Unlike many Christians in this predominantly Muslim nation, Diena is not afraid to talk about her conversion — though she admits she has not yet told her family. She plans to tell her mother, who she expects will be disappointed.

Her father, on the other hand, will completely reject her conversion, and she says telling him is not worth the trouble.

“I pulled up the courage to stop wearing the veil when I see his family. And they made jokes, made me feel like I didn’t fit in,” she said.

Yoshua Pitoy, a pastor with the Christian Brotherhood Church, said he lives and works in harmony with Muslims. But he is reluctant to reveal the identities of those who have recently joined his congregation. Some have not told their families because they fear for their lives, he said.

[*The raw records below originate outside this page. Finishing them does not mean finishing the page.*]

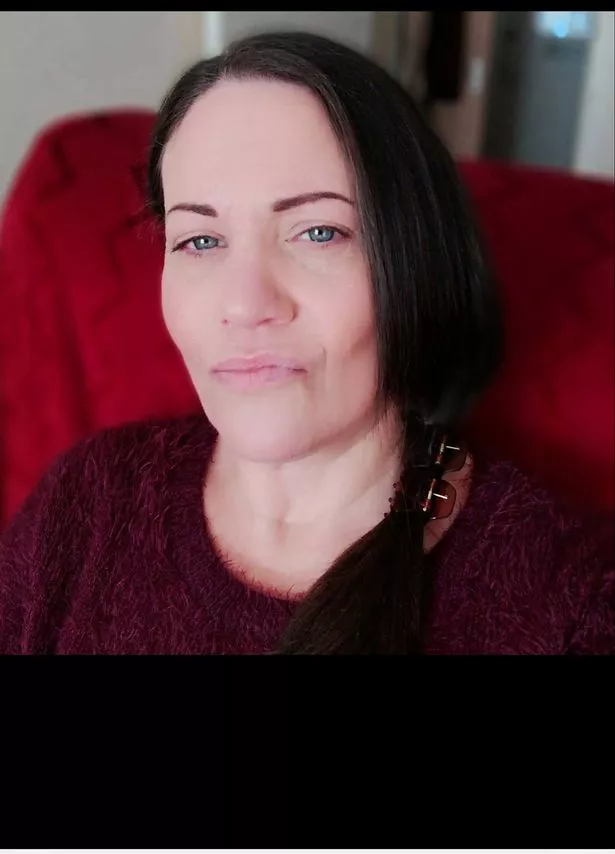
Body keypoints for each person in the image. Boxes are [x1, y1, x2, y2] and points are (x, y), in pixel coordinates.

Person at [0, 31, 612, 655]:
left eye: (318, 232)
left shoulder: (571, 601)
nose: (245, 305)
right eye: (200, 241)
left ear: (417, 263)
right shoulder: (88, 500)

The Indonesian state operates according to the principles of Pancasila, which includes respect for democracy and the belief in one god. It also sanctions only six official religions — Islam, Hinduism, Buddhism, Catholicism, Protestantism and Confucianism.

A 1978 government regulation forbids attempts to convert people who already have a religion. But both Christians and Muslims have mostly ignored the regulation. Anecdotally, people say conversions happen often — seldom as a result of propagation, but because of marriage or personal preference.

Many families in Indonesia have multi-religious backgrounds, a side effect of migration that has led to mixed marriages and intermingled communities.

In the 12 years since Indonesia began democratizing, the space to practice one’s religion has widened. And although data on the number of conversions is hard to find, Bonar said it goes both ways.

The problem is the double standard. Christians who convert to Islam are far more open about their switch since they don’t face persecution, he said. Muslims who become Christians, however, are often subject to threats of violence from their families and the community.

Most of the people in Diena’s catechism class are converting because of marriage, or because they are elderly and are hoping to reconnect with their faith. And then, there is Diena.

“I see religion as a way to meet God,” she said. “People choose their own way, and I chose mine.”